Rat ferritin ELISA kit instruction manual

Shanghai Xitang Biotechnology Co., Ltd. 021-55229872, 65333639

Rat ferritin ELISA kit instruction manual

  ( used in serum, plasma, cell culture supernatants and other biological fluids )

principle

This experiment used double antibody sandwich ABC-ELISA. The anti-rat Ferritin monoclonal antibody was coated on the microtiter plate, the standard and the sample of Ferritin were combined with the monoclonal antibody, and biotinylated anti-rat Ferritin was added to form an immune complex attached to the plate, horseradish peroxidation. The enzyme-labeled Streptavidin is combined with biotin, and the substrate working solution is blue. Finally, the stop solution sulfuric acid is added, and the OD value is measured at 450 nm. The Ferritin concentration is directly proportional to the OD value. The standard curve can be used to find the Ferritin sample. concentration.

Kit composition ( 2-8 ° C preservation)

Prepare reagents and collect blood samples

1. Collection of specimens: serum, plasma (EDTA, citrate, heparin anticoagulation), cell culture supernatant, tissue homogenate, etc., as early as possible, stored at 2-8 ° C for 48 hours; longer time must be frozen (-20 ° C Or -70 °C) to avoid repeated freezing and thawing.

2. Standard solution preparation: Add 0.2ml of distilled water before use and mix well to form a 4000ng/ml solution. Set 8 tubes of standard tube, and add 200 ul of standard dilution solution to each tube. Add 4000 ng of the standard solution of 4000 ng/ml to the first tube, mix and aspirate 200 ul with the sampler, and transfer to the second tube. Repeat the dilution as described above, and aspirate 200 ul from the seventh tube and discard it. The eighth tube is a blank control.
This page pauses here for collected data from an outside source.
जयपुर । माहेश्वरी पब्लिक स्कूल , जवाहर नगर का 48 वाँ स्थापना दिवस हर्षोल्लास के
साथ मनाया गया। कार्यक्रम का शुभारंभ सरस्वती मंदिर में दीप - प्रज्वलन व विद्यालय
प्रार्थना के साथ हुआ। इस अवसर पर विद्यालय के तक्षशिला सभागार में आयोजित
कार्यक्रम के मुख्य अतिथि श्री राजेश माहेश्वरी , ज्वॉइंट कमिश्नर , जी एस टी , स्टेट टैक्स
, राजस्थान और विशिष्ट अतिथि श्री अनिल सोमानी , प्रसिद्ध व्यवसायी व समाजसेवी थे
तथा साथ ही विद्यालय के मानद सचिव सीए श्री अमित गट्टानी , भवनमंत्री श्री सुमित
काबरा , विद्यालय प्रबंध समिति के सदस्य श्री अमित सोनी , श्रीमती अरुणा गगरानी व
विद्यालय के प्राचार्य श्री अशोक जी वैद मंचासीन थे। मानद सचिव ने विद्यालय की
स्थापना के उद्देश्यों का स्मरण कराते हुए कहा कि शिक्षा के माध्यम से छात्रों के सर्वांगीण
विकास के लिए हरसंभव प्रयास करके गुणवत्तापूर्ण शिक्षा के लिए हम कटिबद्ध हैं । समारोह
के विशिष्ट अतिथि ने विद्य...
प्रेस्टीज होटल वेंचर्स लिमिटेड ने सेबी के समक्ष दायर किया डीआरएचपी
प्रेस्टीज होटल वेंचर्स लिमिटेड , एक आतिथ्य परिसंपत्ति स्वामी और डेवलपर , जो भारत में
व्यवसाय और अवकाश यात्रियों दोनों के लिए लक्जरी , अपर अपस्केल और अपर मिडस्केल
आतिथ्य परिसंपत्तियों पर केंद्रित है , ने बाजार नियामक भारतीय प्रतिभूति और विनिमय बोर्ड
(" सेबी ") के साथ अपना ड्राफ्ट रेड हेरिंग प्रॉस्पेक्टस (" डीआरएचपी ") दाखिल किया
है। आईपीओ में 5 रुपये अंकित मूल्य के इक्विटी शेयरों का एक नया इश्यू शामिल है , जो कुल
3. The 10× specimen dilution was diluted 1:10 with distilled water (example: 1 ml concentrated dilution + 9 ml distilled water).

4. Washing solution: diluted 1:20 with distilled water (example: 1 ml concentrated washing solution added to 19 ml of distilled water)

Test procedure

1. Loading: Add 100 ul of standard or sample to be tested in each well. Mix the reaction plate thoroughly and let it stand at 37 °C for 120 minutes.
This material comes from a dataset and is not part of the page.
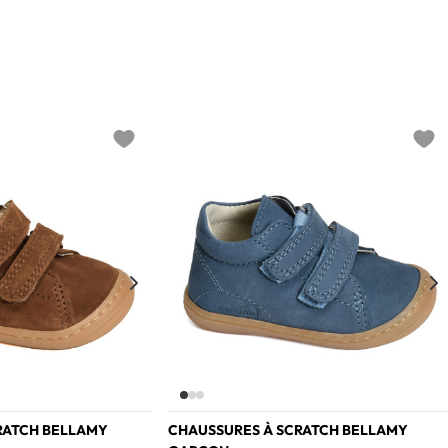
Add to wishlist
Add t
RATCH BELLAMY
CHAUSSURES À SCRATCH BELLAMY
2. Wash the plate: Wash the plate thoroughly with washing solution 4-6 times, and dry it on the filter paper.

3. Add 100 ul of the first antibody working solution to each well. The reaction plate was thoroughly mixed and placed at 37 ° C for 60 minutes.

4. Wash the board: the same as before.

5. Add 100 ul of enzyme-labeled antibody working solution per well. The reaction plate was placed at 37 ° C for 30 minutes.

6. Wash the board: same as before.

7. Add 100 ul of substrate working solution to each well and let it react at 37 ° C for 15 minutes in the dark.

8. Add 100 ul of stop solution to each well and mix.

9. Measure the absorbance at 450 nm using a microplate reader within 30 minutes.

Result calculation and judgment

1. All OD values ​​should be subtracted from the blank value before calculation.

2. Using standard products 2000, 1000, 500, 250, 125, 62.5, 31.2, 0 ng/ml as the abscissa and OD as the ordinate, plot on the coordinate paper and draw the standard curve.

3. Find the corresponding Ferritin content on the graph based on the OD value of the sample.

Kit performance

1. Sensitivity: The minimum Ferritin detection concentration is less than 15 ng/ml.

2. Specificity: Recombinant or natural rat Ferritin can be detected simultaneously. Does not cross-react with other cytokines in rats.

3. Repeatability: The coefficient of variation in the plate and plate is less than 9.6%.

Precautions

1. It is recommended to make double holes for the above standard holes and samples to be tested. The standard curve should be made at the same time for each measurement.

2. The washing process is critical. Insufficient washing will result in an accuracy error and an erroneous rise in the OD value.

3. After the slats are opened, the remaining slats should be sealed again to keep the slats dry .

4. This kit should be stored in a 4oC refrigerator.

5. This kit is for scientific research only and cannot be used for clinical diagnosis!